Different studies indicate that there is a gap between the healthcare that patients receive and the guideline recommendations in the process of COPD care [8, 9], although adherence to clinical guidelines is a predictor of a favorable outcome [10]. These gaps often need to be considered in the context of clinical inertia, which is defined as "recognition of the problem but lack of action" [11]. Clinical inertia is a broad concept, encompassing physician, patient and health system factors including a failure to assess risk, screen for and manage risk factors and complications, address nonpharmacological factors and refer appropriately. Therapeutic inertia (TI) is one component of clinical inertia, which is when providers fail to initiate medications or intensify treatment when treatment goals are not met [12]. It has been extensively studied in diabetes [13] and hypertension [14] and it has been reported to potentially account for 80% of cardiovascular events, suggesting that it may be an appropriate focus for quality improvement.
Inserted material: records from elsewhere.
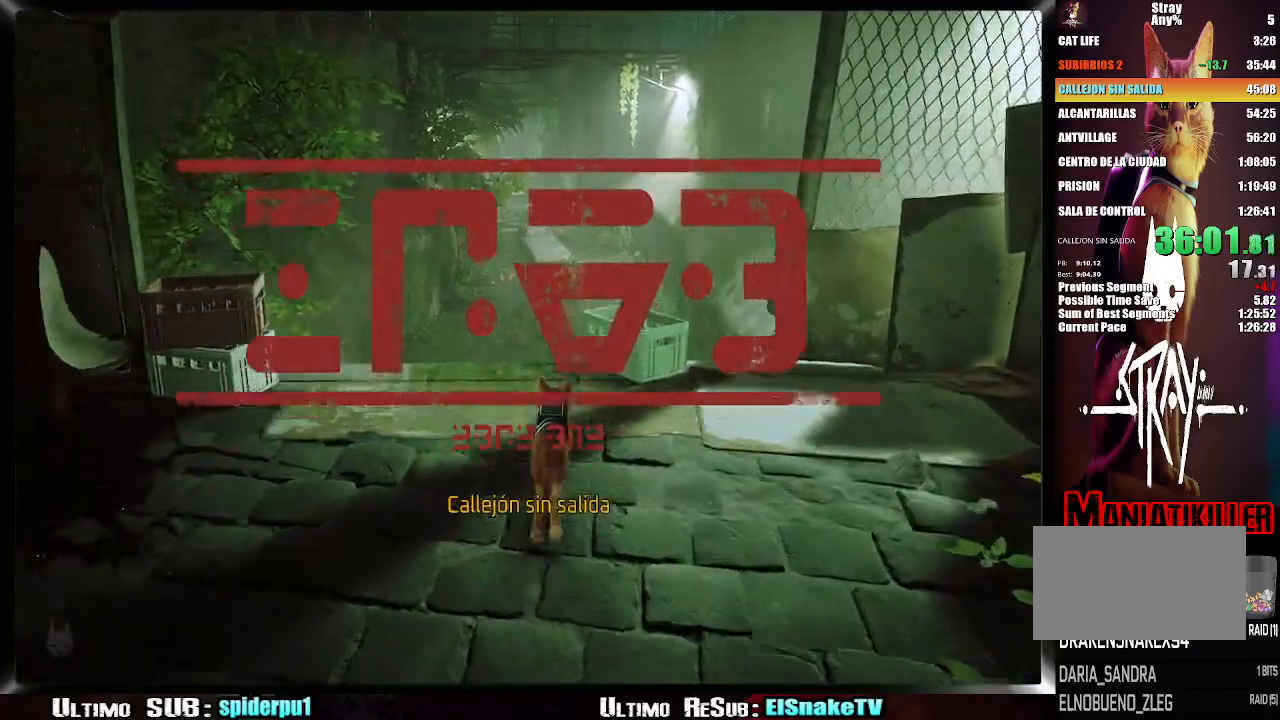
Gameplay with a controller (PlayStation layout); each line is a JSON object with the inputs held at the frame after it (dt_ms = milliseconds from this image to that frame). "button_events" lists button changes between this image and that frame as [ms after this image, input, new state], when the widget could be followed in between (sticks are given only as held states). Not read: L1 L3 R1 R3.
{"dt_ms": 500, "buttons": ["R2"], "left_stick": "up-right", "right_stick": "center", "button_events": []}
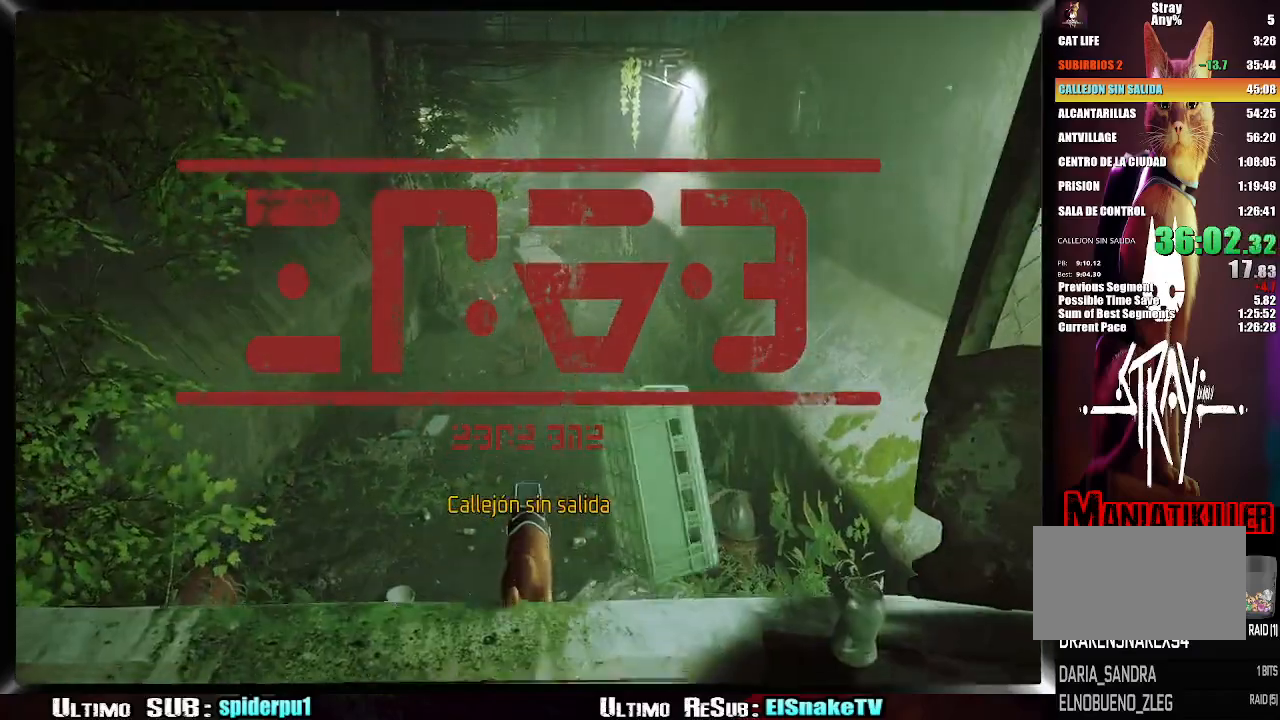
{"dt_ms": 500, "buttons": [], "left_stick": "up", "right_stick": "center", "button_events": [[333, "R2", "up"]]}
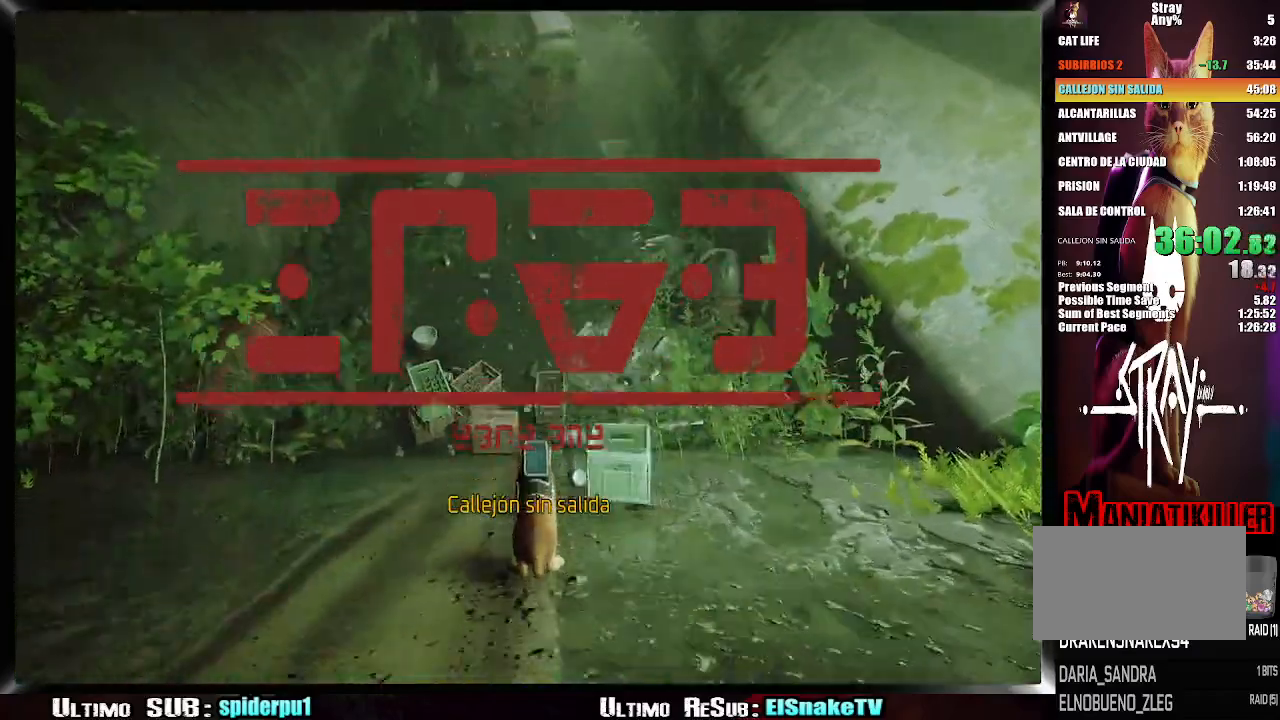
{"dt_ms": 1000, "buttons": ["R2"], "left_stick": "up-right", "right_stick": "center", "button_events": [[1000, "R2", "down"]]}
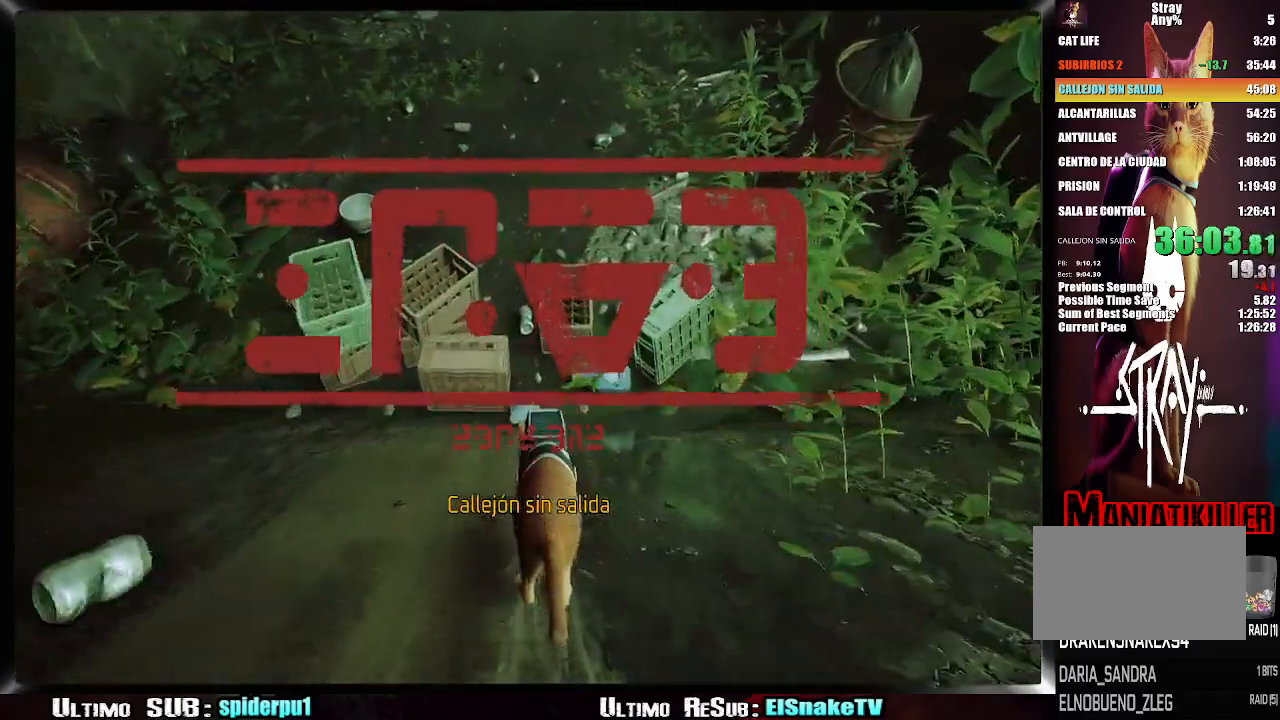
{"dt_ms": 500, "buttons": ["R2"], "left_stick": "up", "right_stick": "center", "button_events": []}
In contrast, clinical inertia related to the management of COPD has been less commonly researched, and little is known about physicians’ practices and why physicians do not initiate medication or do not intensify treatment if therapeutic goals are not reached [15].
COPD is a disease characterized by frequent decompensations, which are responsible for increased morbidity and mortality. These constitute one of the main reasons for the adjustment and personalization of treatment in patient follow-up. Therefore, overcoming clinical inertia is crucial in the management of patients with COPD. Consequently, it is necessary to assess the main elements on which physicians base their therapeutic decisions.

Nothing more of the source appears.